Photo en noir et blanc de Florence Nightingale

Portrait d’époque de Florence Nightingale

Instauré à la fin du XIX° siècle en l’honneur de Florence Nightingale, une infirmière pionnière, une des premières à organiser la profession, le serment de l’infirmier est un pendant au serment d’Hippocrate, prêté par les médecins.

C’est un texte court qui montre parfaitement l’éthique que doit avoir une (ou un) infirmier :

«Je m’engage solennellement devant Dieu et en présence de cette assemblée, à mener une vie intègre et à remplir fidèlement les devoirs de ma profession.

Je m’abstiendrai de toute pratique délictueuse ou malfaisante.

Je ne prendrai ou n’administrerai volontairement aucun remède dangereux.

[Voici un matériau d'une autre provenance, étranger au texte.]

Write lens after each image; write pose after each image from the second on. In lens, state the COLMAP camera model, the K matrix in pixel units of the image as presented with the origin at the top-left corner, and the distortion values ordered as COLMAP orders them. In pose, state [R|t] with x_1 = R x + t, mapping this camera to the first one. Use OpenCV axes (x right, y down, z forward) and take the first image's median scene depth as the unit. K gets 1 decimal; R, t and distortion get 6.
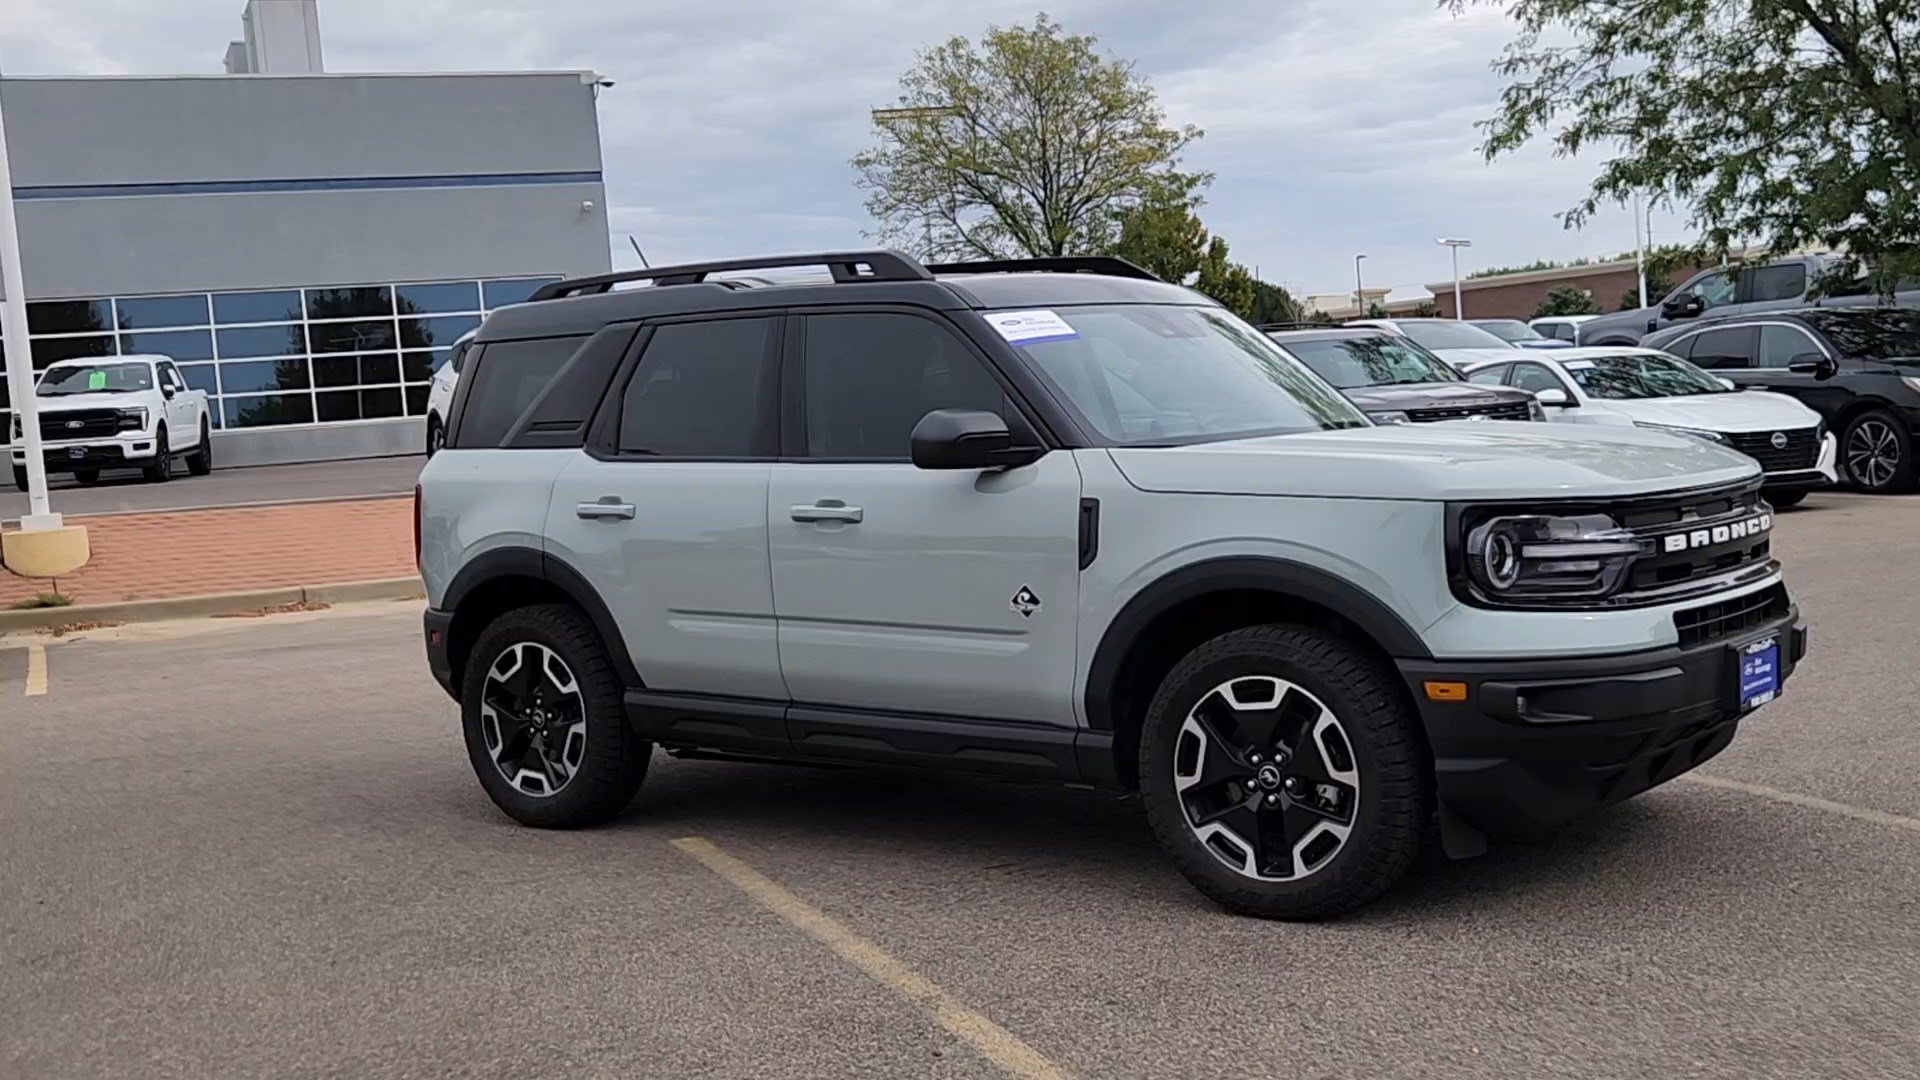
lens RADIAL K [[2144.3, 0, 947.3], [0, 2144.3, 555.8], [0, 0, 1]] dist [0.028917, 0.000000]
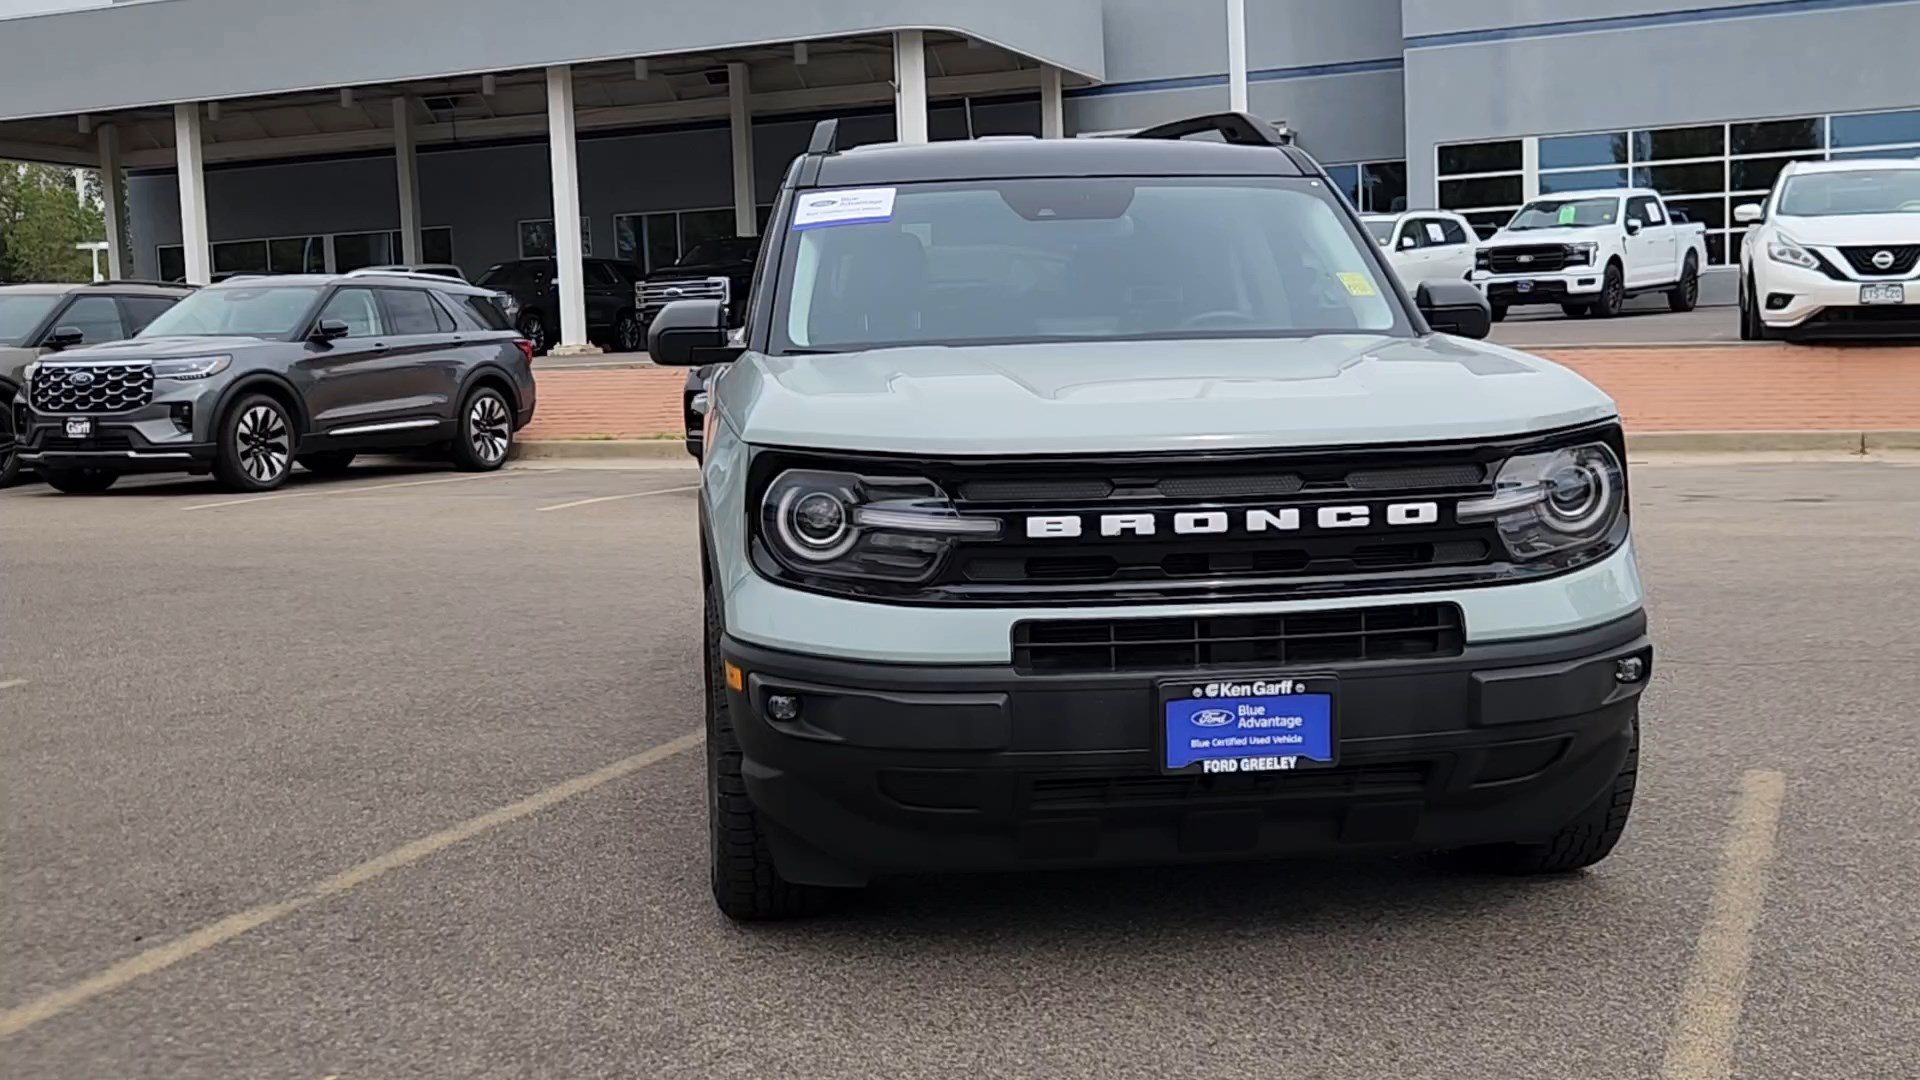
lens RADIAL K [[2144.3, 0, 954.2], [0, 2144.3, 549.4], [0, 0, 1]] dist [0.028917, 0.000000]
pose [[0.707634, 0.115820, -0.697022, 0.660632], [-0.061662, 0.992833, 0.102372, -0.056715], [0.703883, -0.029462, 0.709704, 0.372775]]
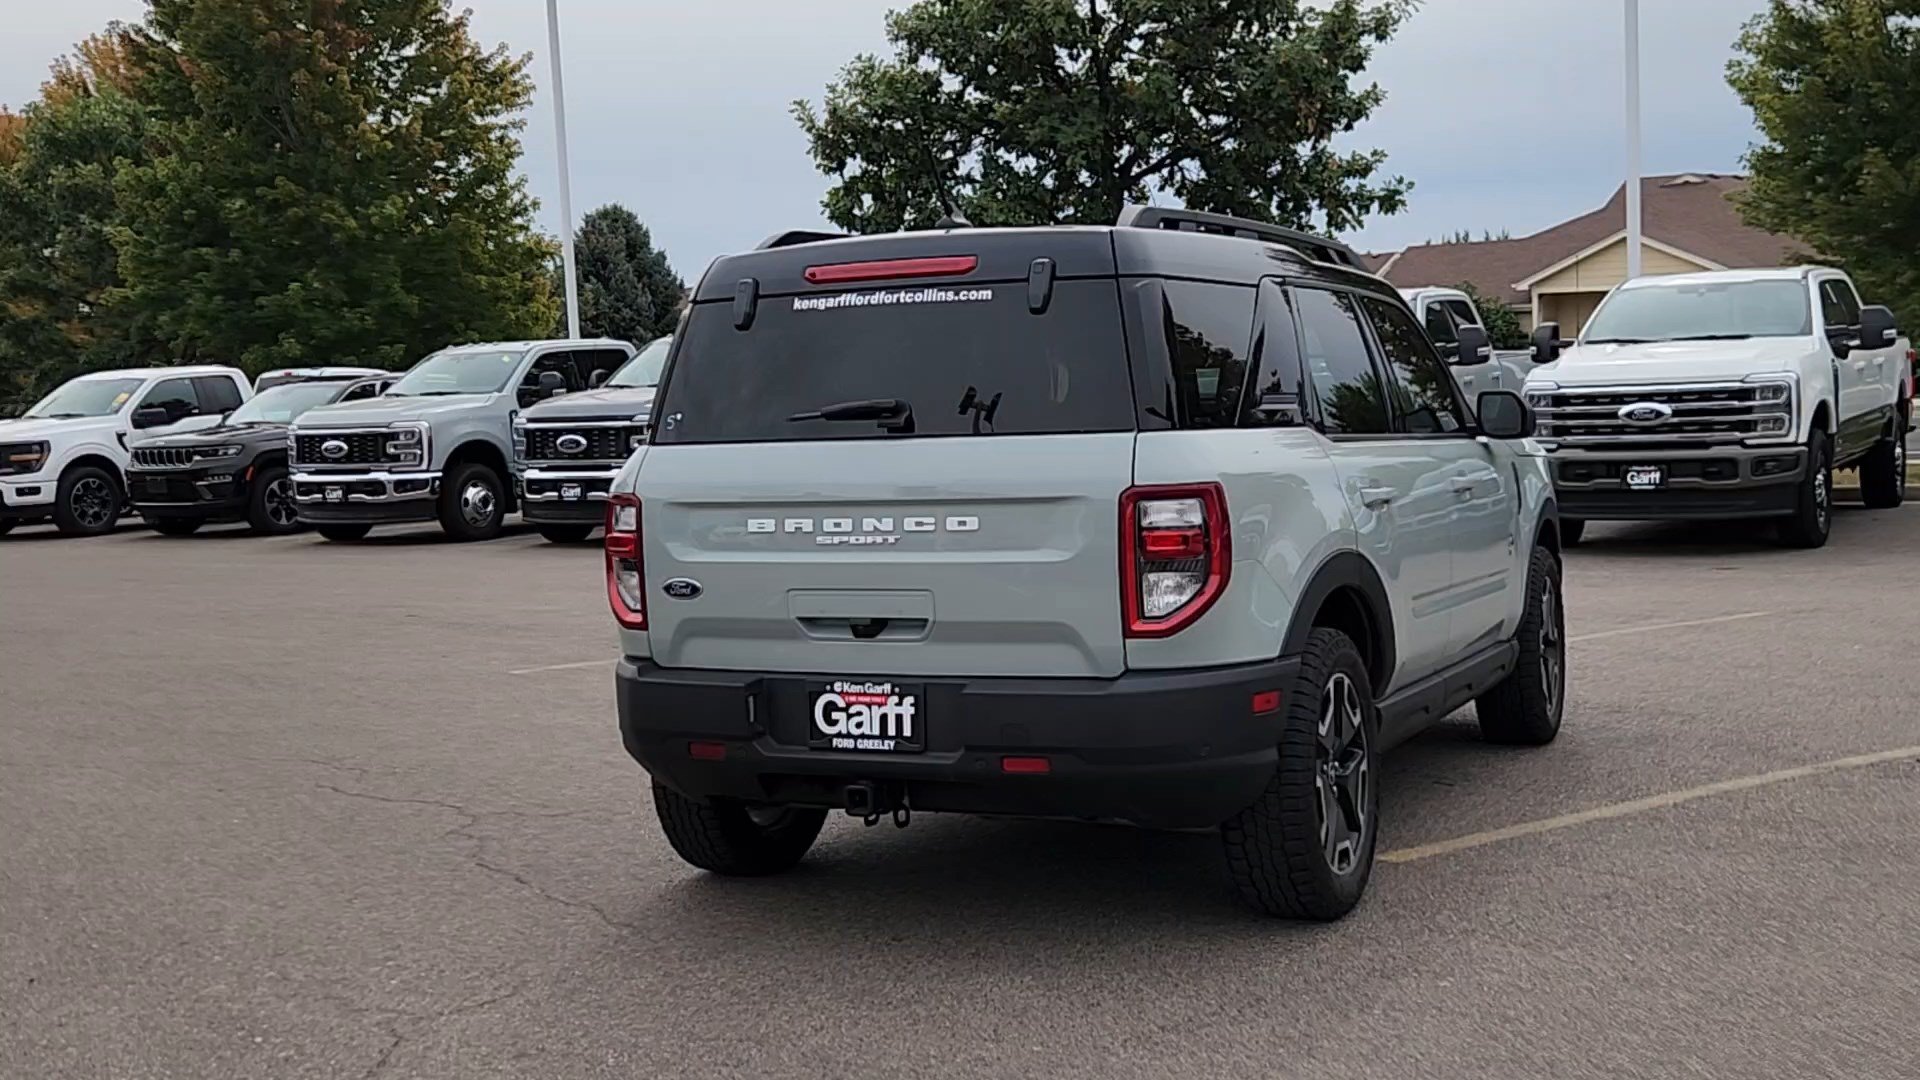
lens RADIAL K [[2144.3, 0, 948.6], [0, 2144.3, 543.5], [0, 0, 1]] dist [0.028917, 0.000000]
pose [[-0.222529, -0.003135, 0.974921, -0.998242], [0.118649, 0.992475, 0.030273, -0.050322], [-0.967679, 0.122410, -0.220483, 1.412312]]
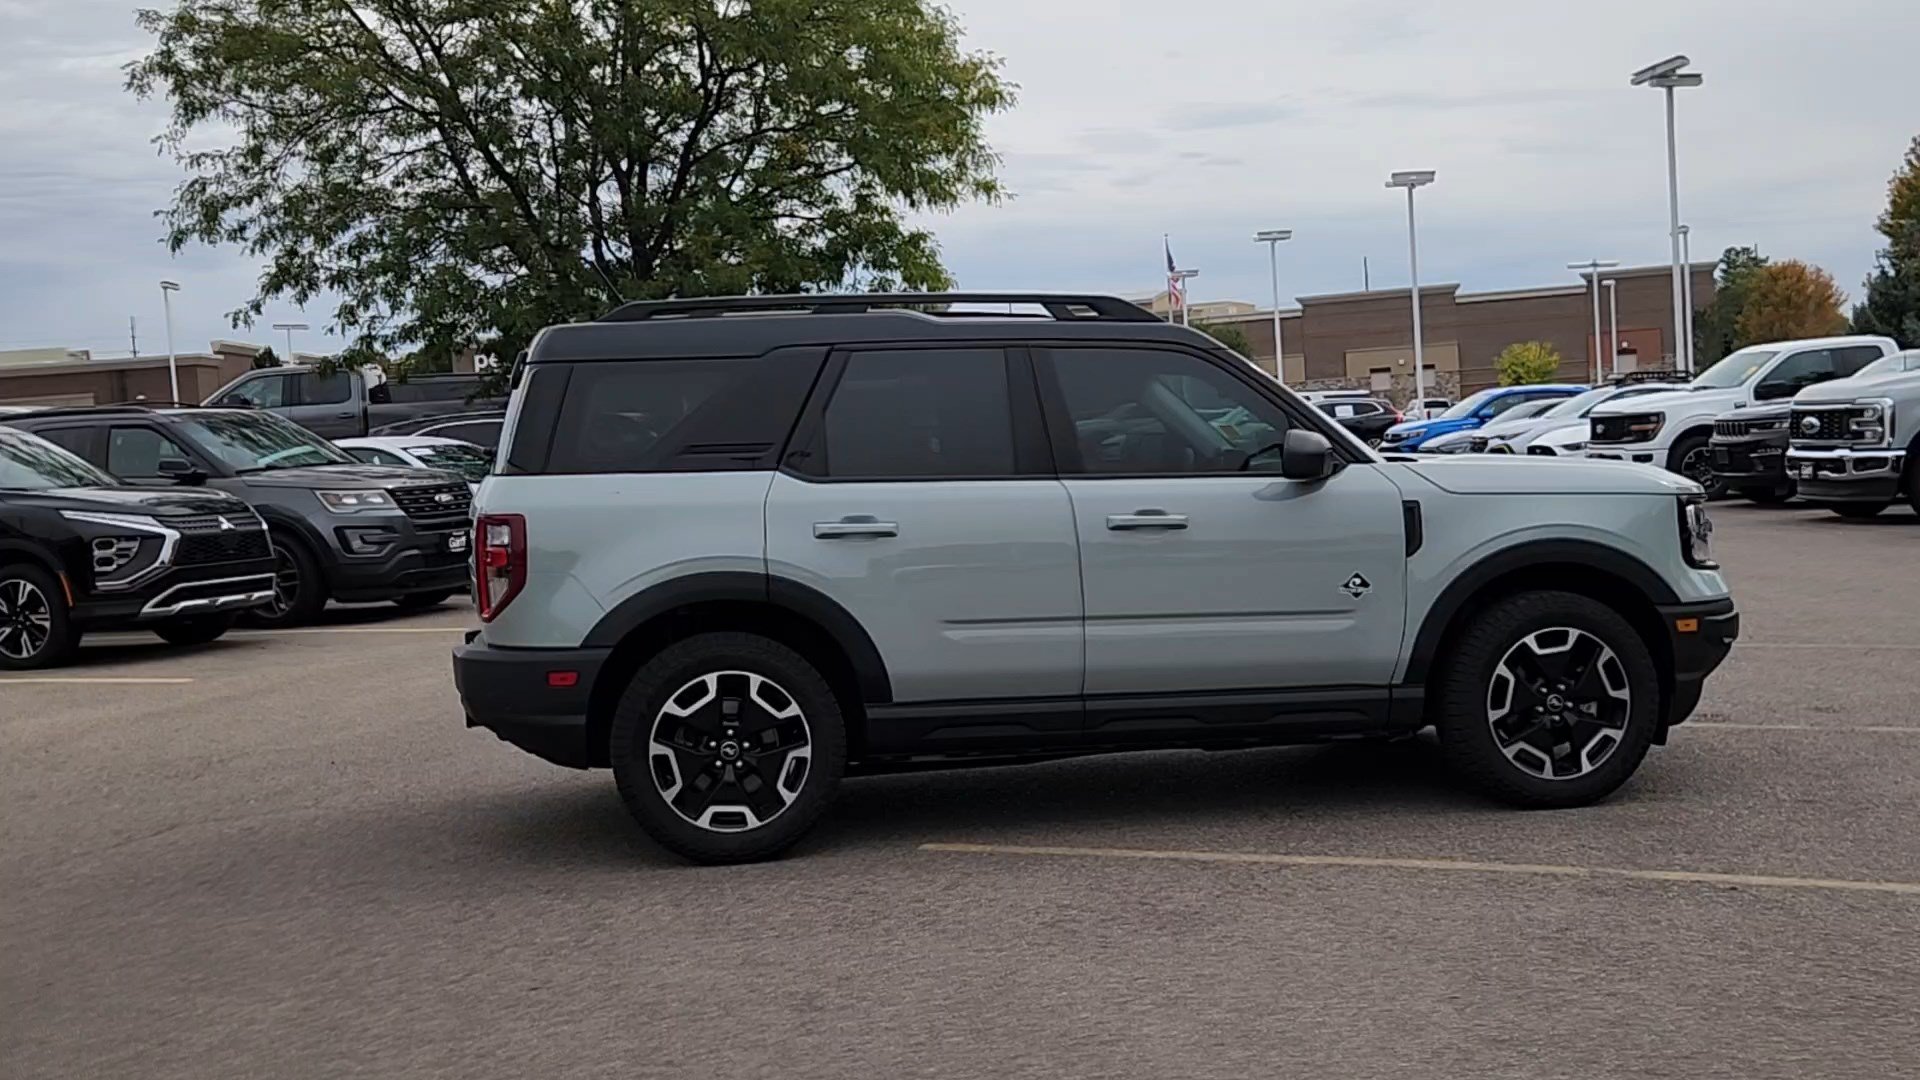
lens RADIAL K [[2144.3, 0, 947.1], [0, 2144.3, 539.6], [0, 0, 1]] dist [0.028917, 0.000000]
pose [[0.676530, -0.008971, 0.736361, -0.909566], [0.055003, 0.997748, -0.038378, 0.025891], [-0.734358, 0.066465, 0.675500, 0.295052]]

Je ferai tout pour élever le niveau de ma profession et je garderai, avec totale discrétion, les choses privées qui me seront confiées et tous les secrets de famille que la pratique de mon service me ferait éventuellement connaître.

J’aiderai de mon mieux le médecin dans son travail, et je me dévouerai au bien-être de ceux qui sont laissés à ma garde.»

Photo en noir et blanc montrant des infirmière prêtant serment

( Les élèves de l’école d’infirmières de Galt (Californie) prêtent le serment de Florence Nightingale en 1947.
Photo du musée de Galt (Commons)

On voit ici un groupe d’infirmières américaines nouvellement diplômées prêtant le serment.

En effet, bien que Florence Nightingale ait été une infirmière anglaise, et ait toujours travaillé en Angleterre, son “serment” est né aux Etats-Unis, dans le Michigan plus exactement. Extrêmement répandu, ce n’est pas un texte officiel, et il a été plusieurs fois modifié, tout en restant fidèle à son esprit.

Certaines versions, par exemple, ne parlent pas de l’aide aux médecins : à l’époque de la première version du serment, l’infirmière (ou l’infirmier) était totalement soumis au médecin. Mais en supprimant, ou en modifiant cette phrase, on insiste sur l’importance de l’infirmier, dont le savoir faire lui permet de donner aussi des soins, de façon relativement autonome.

Et vous ? Qu’en pensez-vous ?

Aimeriez vous aussi prêter le serment de Florence Nightingale ? Pensez-vous qu’il devrait être modifié ?

Personnellement, je le voyais tous les jours, affichés sur les murs de mon I.F.S.I, et c’est un texte qui m’a marquée.